À défaut de décision contraire du Juge, depuis la nouvelle loi sur le divorce du 1er janvier 2005, c’est la date de l’ordonnance de non conciliation qui est prise en compte (avant cette loi c’était la date de l’assignation en divorce).

Il est toutefois possible de faire rétroagir la date de cette liquidation au moment où les époux ont réellement cessés de cohabiter et de collaborer c’est-à-dire en pratique et selon les dernières jurisprudences au moment auquel les époux ont cessés de cohabiter.

Toutefois, pour être valable, cette demande doit impérativement être formulée durant la procédure de divorce.
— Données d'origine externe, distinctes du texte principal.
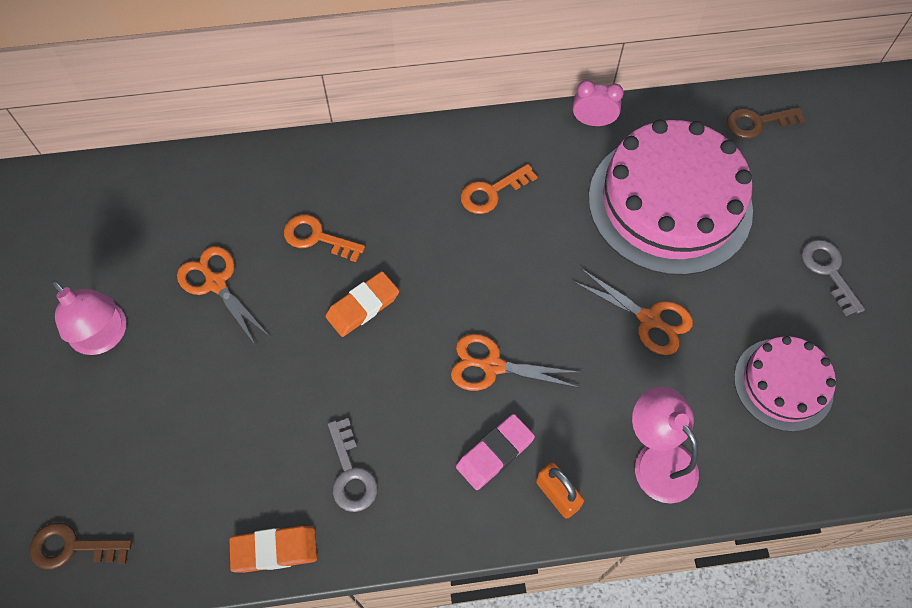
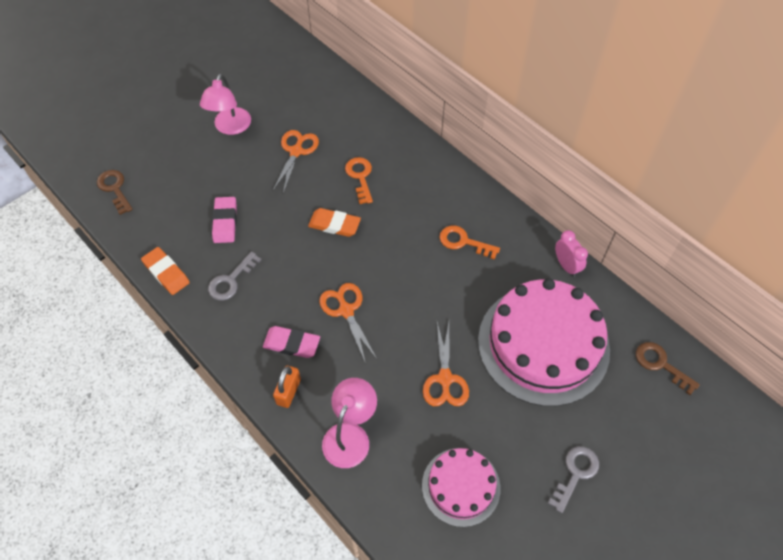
camera: 55 degrees right, 5 degrees down
none -> pink eraser [212,197,237,243]

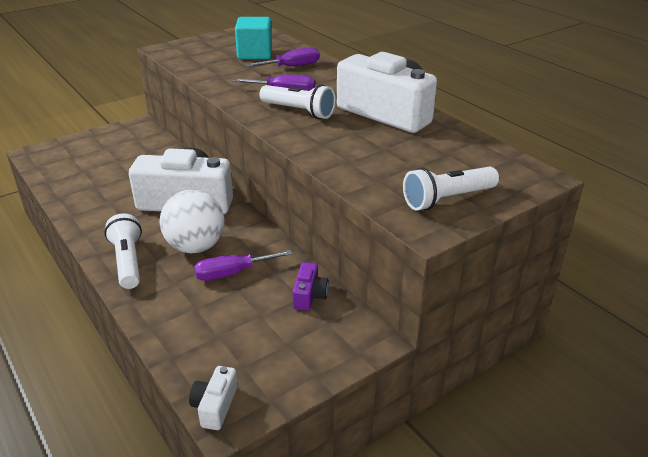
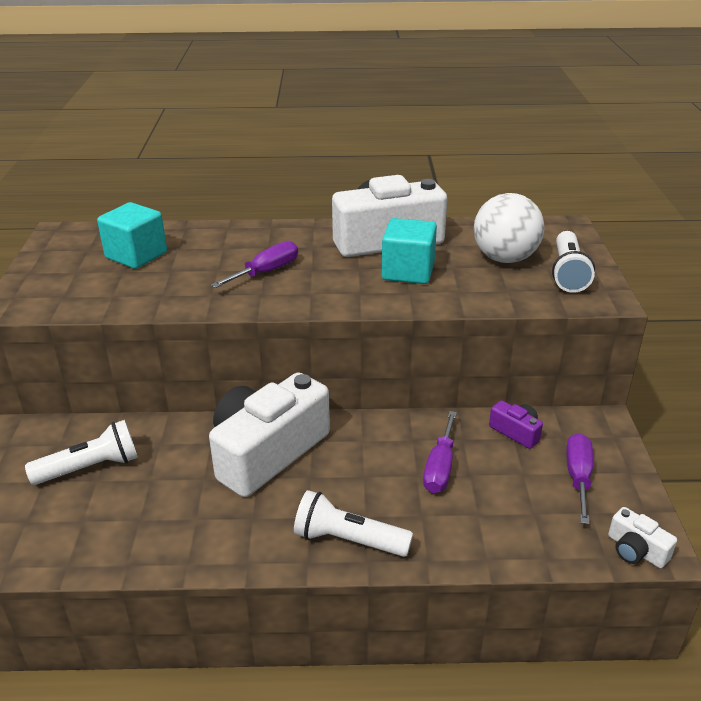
camera: 55 degrees left, 0 degrees up
white ball [160,190,224,253] -> white ball moved to [474,193,544,263]
purple screwdriver [246,47,320,67] -> purple screwdriver moved to [566,433,593,524]
white flashlight [259,84,336,119] -> white flashlight moved to [25,420,138,485]
none -> turquoise cube [382,218,437,284]

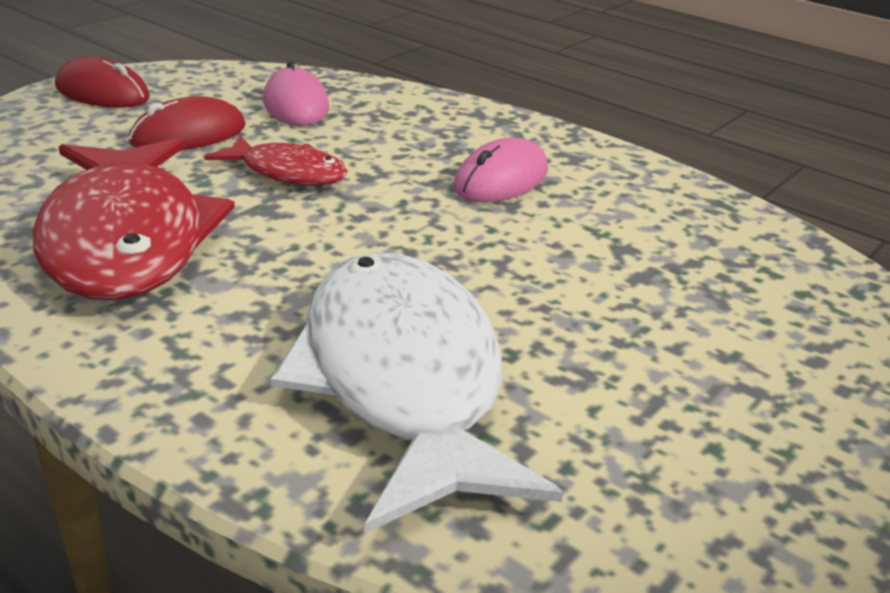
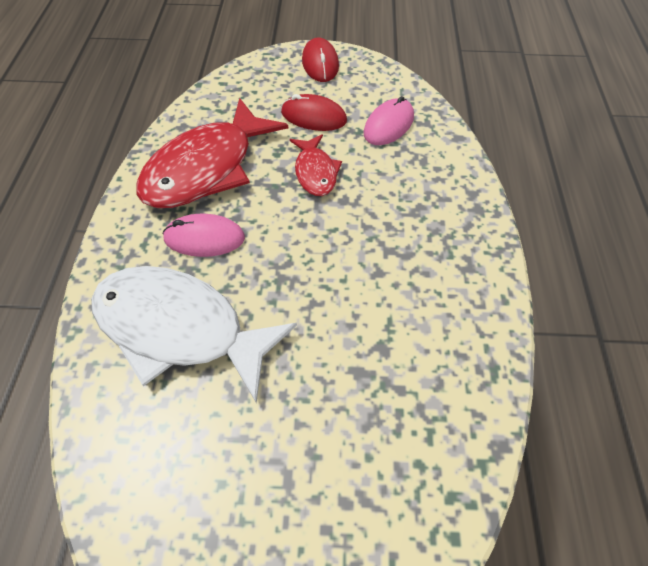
camera: 55 degrees right, 25 degrees up
white fish [270,252,563,533] -> white fish turned 105 degrees counterclockwise [91,266,297,403]
pink mouse [453,137,548,202] -> pink mouse moved to [162,214,245,257]

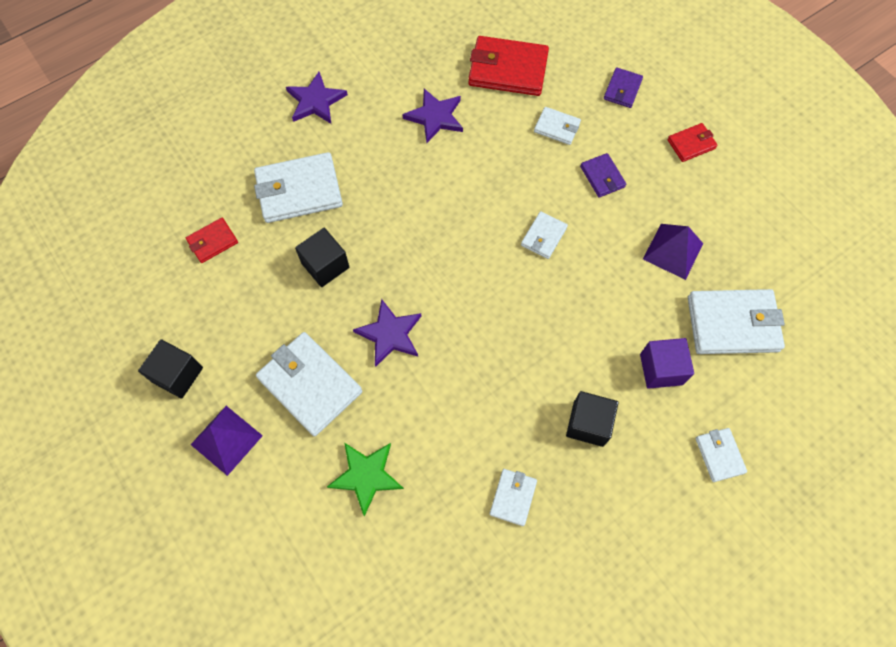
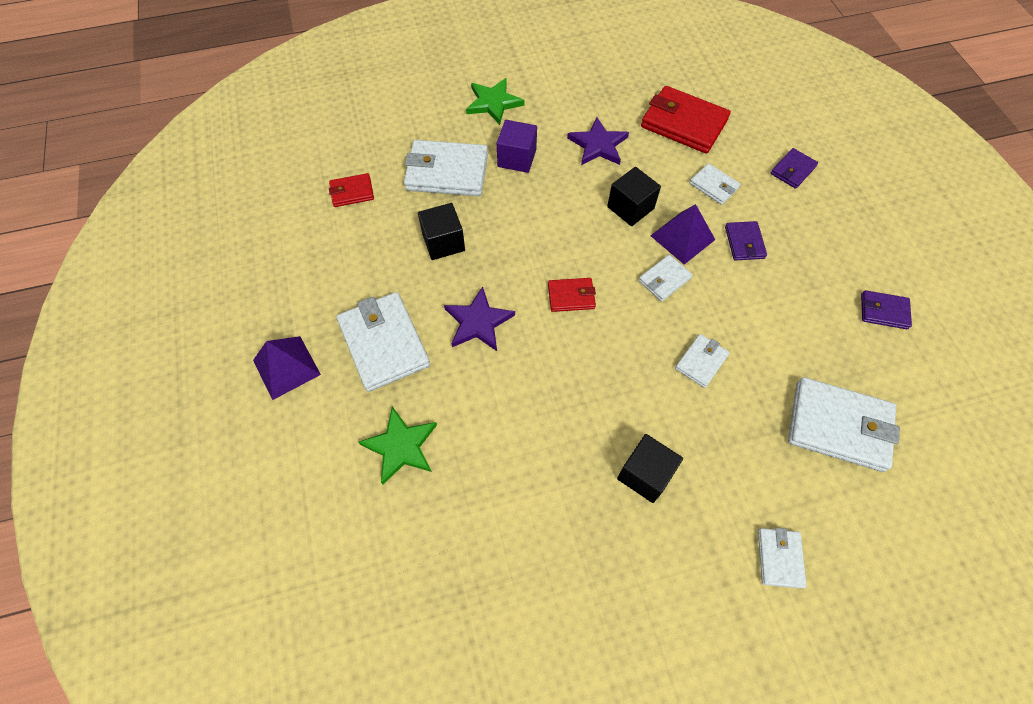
camera: 20 degrees right, 5 degrees down
black cube [138,339,203,399] -> black cube moved to [607,167,661,226]
purple star [286,72,348,124] -> green star [466,78,525,125]
white wallet [490,469,537,526] -> white wallet moved to [675,334,730,388]
purple cube [640,338,694,389] -> purple cube moved to [497,120,537,173]
purple pyramid [643,224,703,280] -> purple pyramid moved to [650,204,715,265]
red wallet [667,123,718,162] -> red wallet moved to [548,278,596,312]
none -> purple wallet [861,290,912,329]

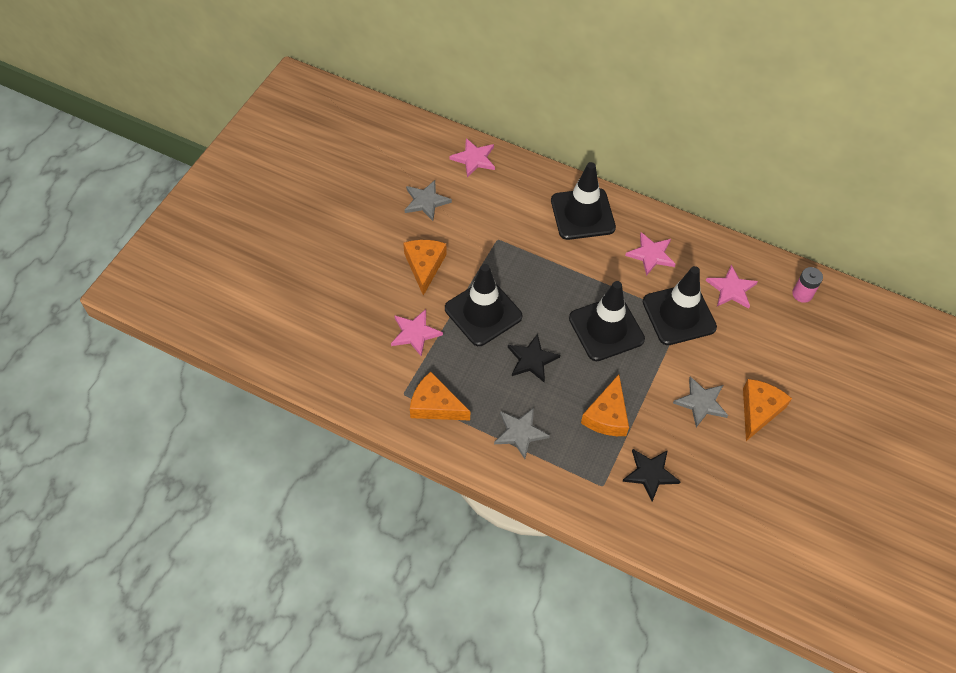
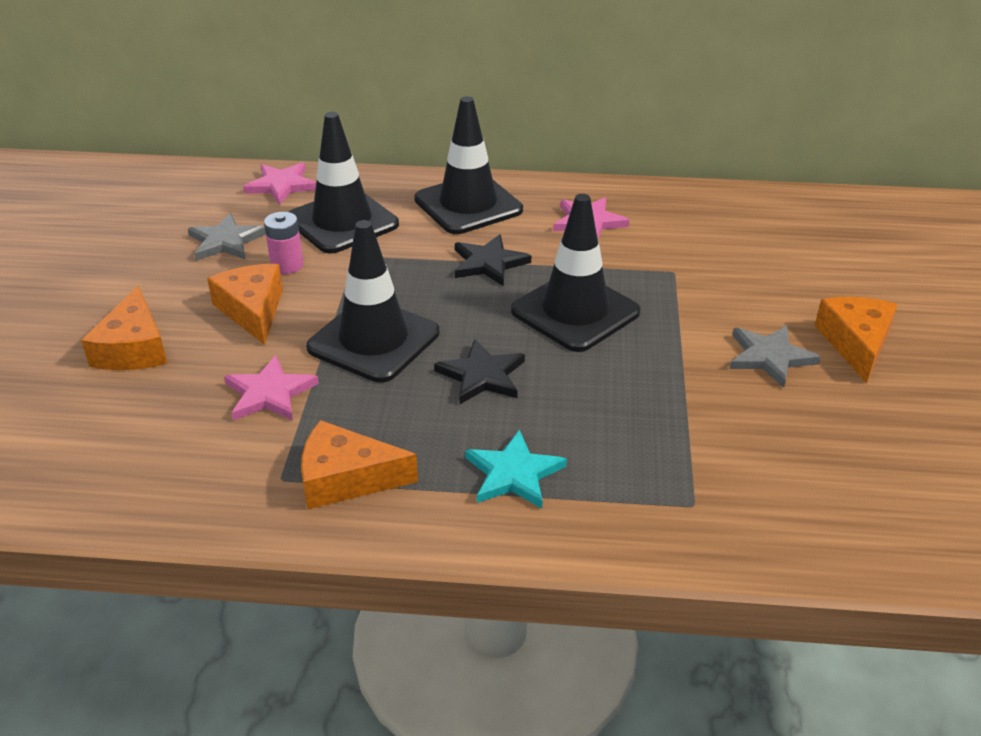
camera: 20 degrees left, 20 degrees down
grey star [494,408,550,459] -> turquoise star [465,430,567,508]
orange cheese [581,374,629,436] -> orange cheese moved to [81,286,167,370]
black star [622,449,681,501] -> black star moved to [455,234,531,286]
black traffic cone [643,266,717,345] -> black traffic cone moved to [289,112,399,254]
pink star [706,265,758,309] -> none
pink battery [792,267,823,303] -> pink battery moved to [264,212,303,274]

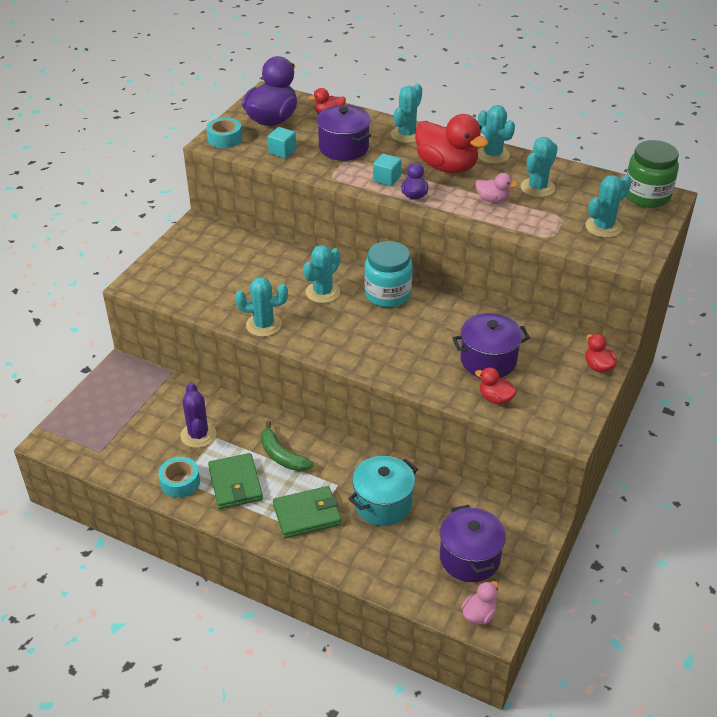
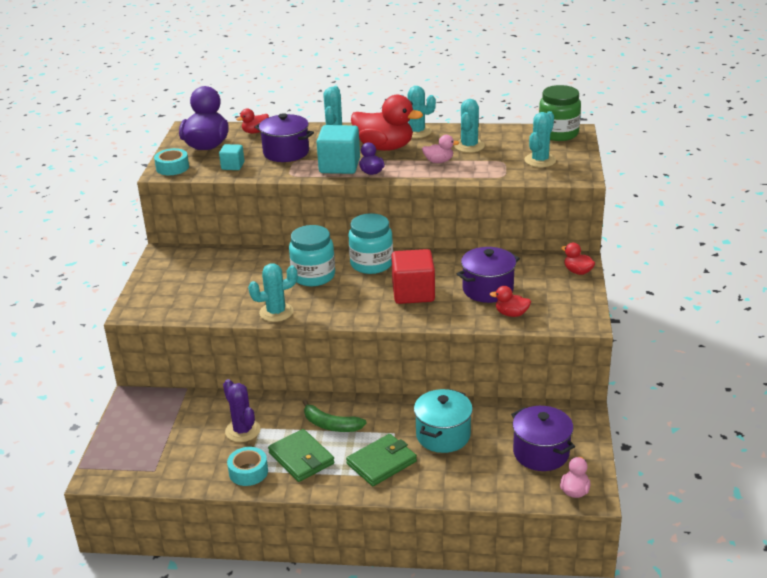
camera: 20 degrees left, 10 degrees down
turquoise cactus [303,245,340,303] -> turquoise jar [289,225,335,286]
turquoise cube [373,154,401,186] -> turquoise cube [317,125,360,174], size x1.86
none -> red cube [391,249,435,304]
Une fois le divorce définitif il n’est plus possible de soulever ce point.

Il faut préciser cependant qu’il en était différemment sous l’ancienne loi et qu’en conséquence en ce qui concerne les gens dont le divorce a été prononcé sous l’empire de la loi précédente, ils peuvent soulever ce point même ultérieurement sauf si la décision de divorce le précisait. En outre sous l’ancienne loi, l’époux condamné aux torts exclusifs perdait ce droit.

L’intérêt financier de cette possibilité est souvent nul mais parfois il peut être considérable par exemple lorsque, postérieurement à la cessation de la cohabitation et antérieurement à l’ordonnance de non conciliation, l’un des époux a perçu des sommes importantes au titre de ses gains et salaires et qu’il a économisé.

Il faut toutefois, avant de prendre une telle décision, faire des calculs avec précision et voir si cette demande a quelque intérêt financièrement pratique.

En effet, le jeu d’un certain nombre d’autres règles juridiques dont la théorie des récompenses et la participation aux charges du ménage, peut rendre inutile cette demande.

Il est important de savoir que cela est possible mais d’en discuter avec son Avocat et surtout de faire des calculs financiers précis et de voir quels sont les avantages et inconvénients avant de faire son choix.